[Saved entries]
┌──

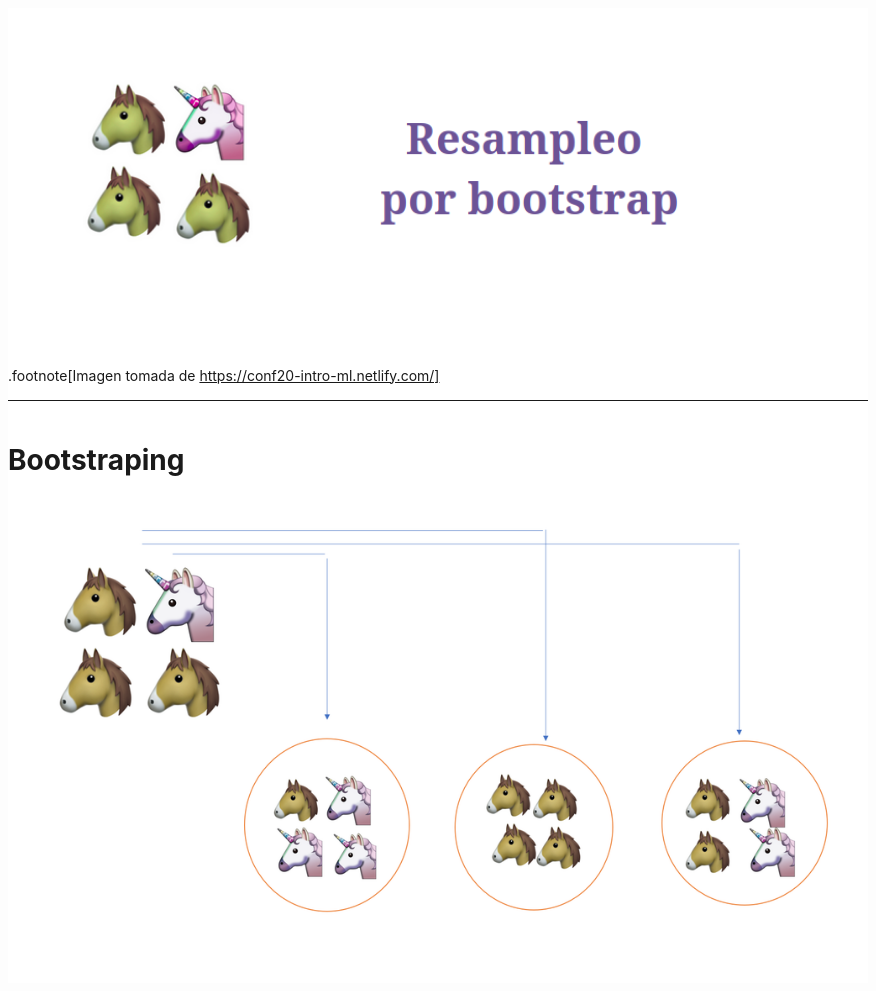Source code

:  
<img src="img/random-forest1.png" width="90%" style="display: block; margin: auto;" />


.footnote[Imagen tomada de https://conf20-intro-ml.netlify.com/]

---

# Bootstraping

 
<img src="img/random-forest2.png" width="100%" style="display: block; margin: auto;" />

└──

## Task to carry out
Check each line above for the word "style", and copy the lines where it appears.

## Answer
<img src="img/random-forest1.png" width="90%" style="display: block; margin: auto;" />
<img src="img/random-forest2.png" width="100%" style="display: block; margin: auto;" />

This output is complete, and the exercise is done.